(Text):
________________________________________

Eine Spaltung ist zur Eintragung in das Handelsregister anzumelden. Dabei ist gem. §§ 125, 17 Abs. 2 UmwG die sog. Schlussbilanz des Übertragenden Rechtsträgers beizufügen. Das Registergericht darf die Abspaltung nur eintragen, wenn die Schlussbilanz auf einen höchstens acht Monate vor der Anmeldung liegenden Stichtag aufgestellt worden ist.
Trotz des eindeutigen Wortlauts in § 17 Abs. 2 UmwG ist in Rechtsprechung und Literatur umstritten, ob die zum Handelsregister grundsätzlich zusammen mit der Anmeldung einzureichende Schlussbilanz bereits aufgestellt bzw. von den Gesellschaftern festgestellt sein muss. Teilweise wird vertreten, dass eine zum Zeitpunkt der Anmeldung zum Handelsregister noch nicht einmal aufgestellte Schlussbilanz zu einem späteren Zeitpunkt nachgereicht werden könne.
Dieser Rechtsauffassung hat das Kammergericht (Oberlandesgericht in Berlin) in seinem Beschluss vom 18.02.2025 (22 W 64/24) nun eine klare Absage erteilt. Ähnlich hatte bereits das OLG Düsseldorf entschieden (Beschluss vom 12.01.2024 – 3 Wx 181/23).
Sachverhalt (Beschluss des Kammergerichts vom 18.02.2025 – 22 W 64/24 – verkürzt)
Eine GmbH ist im Handelsregister des Amtsgerichts Berlin-Charlottenburg eingetragen. Ihr Unternehmensgegenstand ist u. a. auf den Betrieb von stationären Pflegeeinrichtungen, Seniorenresidenzen und Behindertenwohnheimen gerichtet. Sie unterhält mehrere selbständige Teilbetriebe. Die GmbH als übertragender Rechtsträger schloss mit einer OHG als übernehmendem Rechtsträger am 09.08.2024 einen notariell beurkundeten Spaltungs- und Übernahmevertrag, wonach die GmbH einen ihrer Teilbetriebe im Wege der Abspaltung zur Aufnahme auf die OHG überträgt. Der Spaltung zugrunde gelegt werden sollte die Bilanz der GmbH zum 31.12.2023 („Schlussbilanz“). Die Abspaltung wurde am 26.08.2024 zur Eintragung zum Handelsregister angemeldet. Eine Schlussbilanz der GmbH als Übertragendem Rechtsträger war der Anmeldung nicht beigefügt.

________________________________________

(Datensätze):
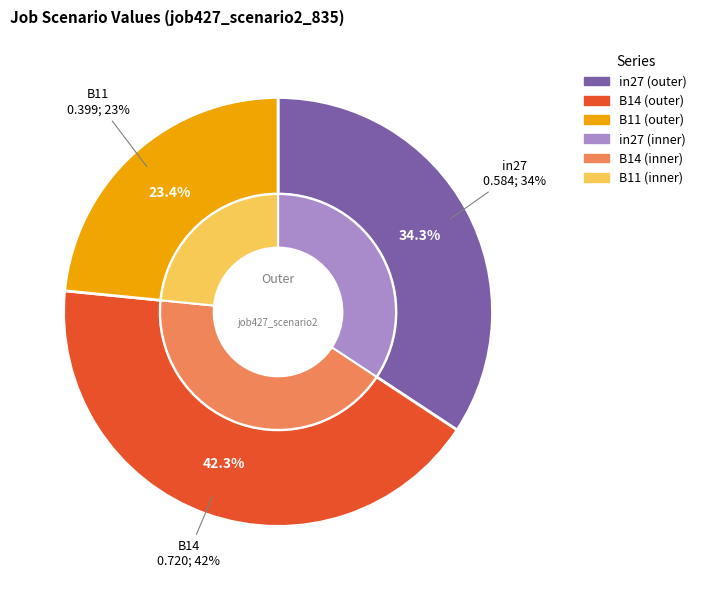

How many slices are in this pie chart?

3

________________________________________

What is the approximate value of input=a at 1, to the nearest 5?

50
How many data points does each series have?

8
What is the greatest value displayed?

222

________________________________________

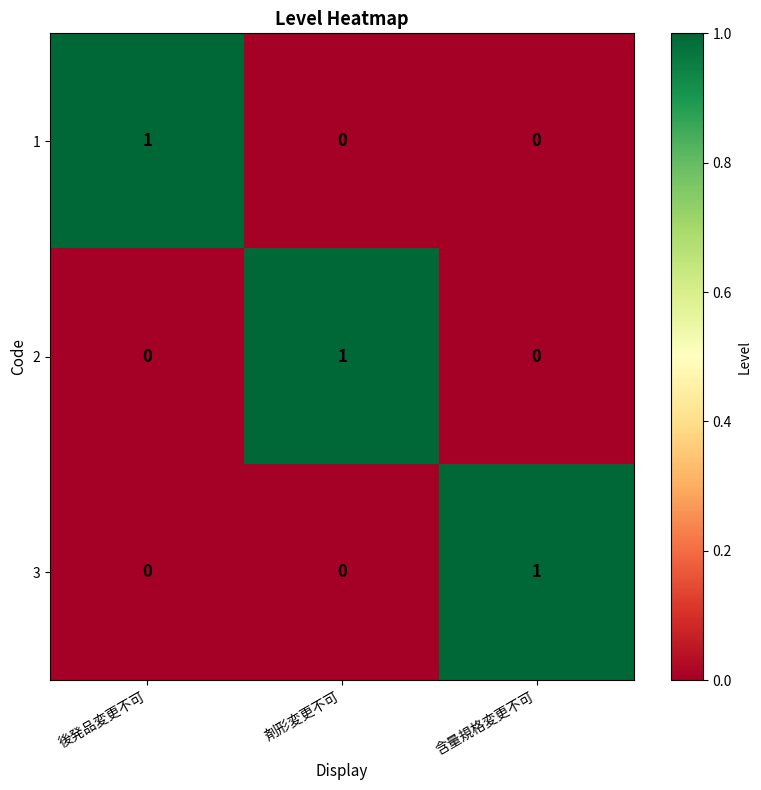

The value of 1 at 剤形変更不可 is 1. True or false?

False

________________________________________

(Aufgabe): Wie geht der Text über die Schlussbilanz bei der Abspaltung weiter? Schreiben Sie ihn im Anschluss an den letzten Satz fort.

(Ergebnis):
Auf entsprechenden Hinweis des Registergerichts vom 30.08.2024, dass der Anmeldung keine Bilanz beigefügt sei, entgegnete die GmbH, dass die Bilanz noch nicht vorliege und aufgrund der Abhängigkeit der GmbH von Pflegesatzprüfungen der zuständigen Behörden aktuell auch noch nicht erstellt werden könne. Die GmbH beantragte beim Registergericht, im Wege einer Zwischenverfügung eine angemessene Nachfrist zur Beibringung der Bilanz zu setzen.
Mit Beschluss vom 11.10.2024 hat das Registergericht die Anmeldung zurückgewiesen und zur Begründung ausgeführt, es bestehe ein nicht behebbares Eintragungshindernis, da die Schlussbilanz der GmbH zum 31.12.2023 nach deren eigenem Vortrag noch nicht existent sei. Dagegen hat die GmbH Beschwerde zum Kammergericht eingereicht.
Der Beschluss des Kammergerichts vom 18.02.2025 – 22 W 64/24
Nach Auffassung des Kammergerichts ist der gesetzlichen Regelung in § 17 Abs. 2 UmwG zu entnehmen, dass die Schlussbilanz spätestens zum Zeitpunkt der Anmeldung der Abspaltung zum Handelsregister aufgestellt und festgestellt sein muss. Für diese Auslegung spreche der klare Wortlaut der Regelung. Zudem diene die Schlussbilanz der Ergebnisabgrenzung, der Bilanzkontinuität sowie den Gläubigern als Entscheidungshilfe, ob sie Sicherheit nach § 22 UmwG verlangen sollen. Darüber hinaus könne die Schlussbilanz eines übertragenden Rechtsträgers auch für den Nachweise der Werthaltigkeit des übergehenden Vermögens bei einer Kapitalerhöhung des übernehmenden Rechtsträgers zur Durchführung der Abspaltung verwendet werden. Die Aufstellung und Feststellung einer Schlussbilanz erst nach dem Tag der Anmeldung zum Handelsregister würde zu einer künstlichen Verlängerung des Achtmonatszeitraums führen. Ferner stünde zu befürchten, dass viele Umstrukturierungsvorgänge noch nicht einmal bis zum Jahresende im Handelsregister eingetragen würden, so dass fraglich sei, wie die Abspaltung in den Eröffnungsbilanzen des Folgejahres zu berücksichtigen seien. In der Praxis sei der Achtmonatszeitraum für die Auf- und Feststellung einer Bilanz ausreichend.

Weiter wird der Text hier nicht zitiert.